The Japanese for “welcome” is bellowed with real gusto. Clearly, the staff at this new restaurant have the basics down pat. You’d be forgiven for thinking we’re in downtown Tokyo—in fact, we’re about 40 minutes by car from New Delhi.
Coco Ichibanya’s first foray into the Indian market could be a hit. “The curry is different...but it's the best,” says one satisfied customer.
To Britain and beyond
India’s love for spicy, boiled and stewed dishes goes back thousands of years, but the word “curry” was actually coined in Britain around the 18th century. After Japan got a taste in the Meiji era, it became a regular in households all over the country after World War Two. These days, curry is nothing short of a national dish.
Dreaming of India
Coco Ichibanya opened its first restaurant in Aichi Prefecture, central Japan, more than 40 years ago. Today, it boasts over 1,400 outlets, including some in Europe and the United States. Doing business in the “home of curry” was a long-held dream for the company. For more than 10 years, it waited for the optimal moment to take the plunge.

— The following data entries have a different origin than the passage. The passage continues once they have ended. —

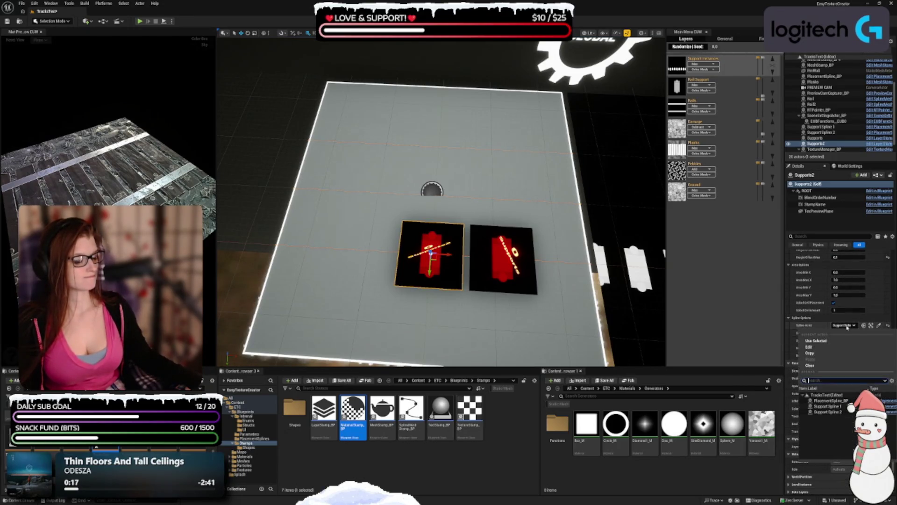
click(836, 412)
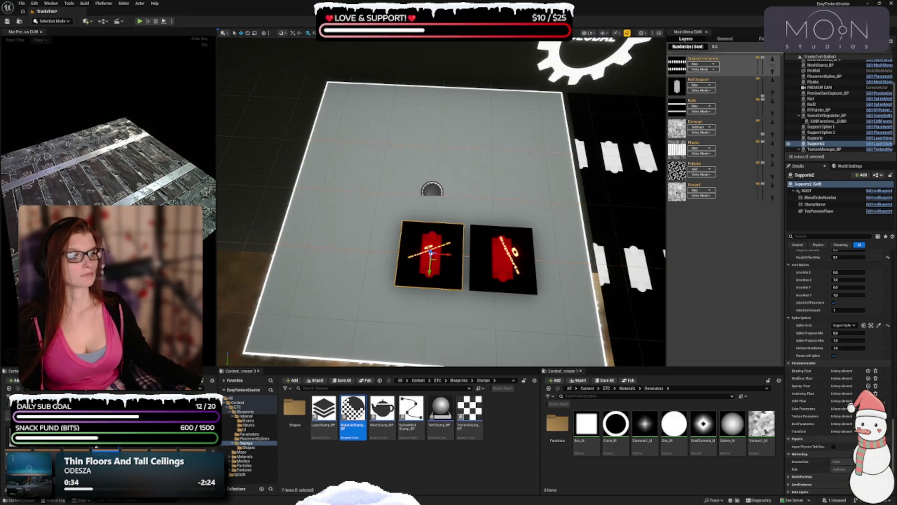
key(ctrl+s)
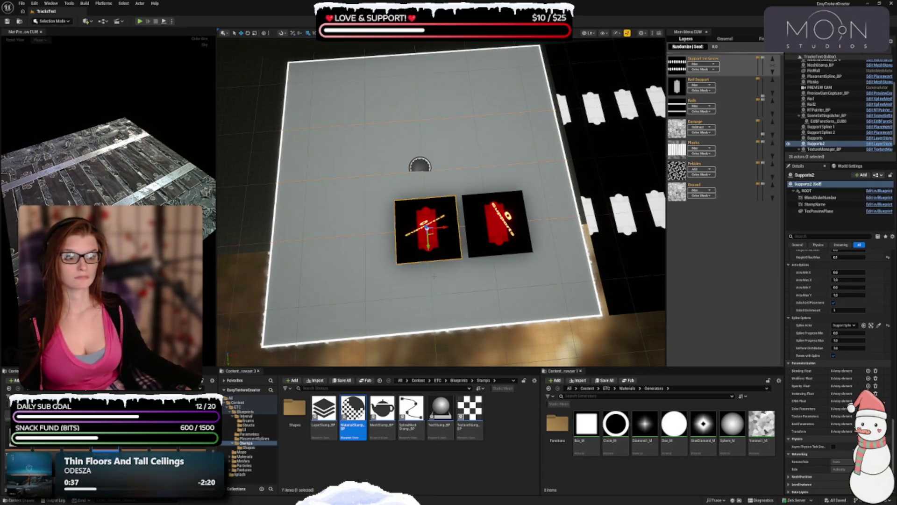
Alt-drag a copy of MeshStamp_BP down-left on the Pebbles layer and rename it 'Gold Nuggets'.
click(677, 172)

It chose to act now because of two major factors. One, India’s rapid economic growth in recent years has made it an increasingly attractive market. And two, Coco Ichibanya curry has proven exceedingly popular with Indians visiting Japan.
Nakamura Hirosuke, the company’s COO in India, places extremely high value on the chance to cater to a population of 1.3 billion curry eaters. “I want to show them how a cuisine born here has evolved and spread to Japan.”
The curry at Coco Ichibanya’s Indian eatery is certainly authentic: the sauce is brought over from Japan and, just like at home, customers can choose how spicy they want their dishes.
Still, getting things right involved plenty of challenges. Hindus, who account for about 80% of India’s population, don’t eat beef. And Muslims, who make up 14%, don’t eat pork. There are also many vegetarians.
Coco Ichibanya decided to use a sauce that contains no meat extract. The firm also designed the kitchen so that vegetarian dishes are prepared separately.
The menu features local items, such as paneer, a popular cheese, and paratha, a staple flatbread. Dishes range from about 5 to 9 dollars, positioning Coco Ichibanya as a dining option for the middle class.
Adapting to the pandemic
The restaurant was initially scheduled to open in late March—that is, until the coronavirus pandemic forced a rethink. The Indian government sealed off the entire country and imposed a strict curfew, grinding preparations to a halt.
Work resumed about three months later, with the added need to take stringent anti-virus measures, such as reducing seating capacity. Many Japanese staff were forced to temporarily return home, but Nakamura stayed put.
The restaurant finally opened on August 3. Its reputation has gradually spread by word of mouth, and the number of regular customers is increasing.
One said, “Indian curry uses plenty of spices and oil, so it's high in calories, but this is healthy.”
Nakamura, meanwhile, is doing all he can to ensure Japanese curry is more than just India’s flavor of the month. “In the future, I want to see it take root as part of the diet here.”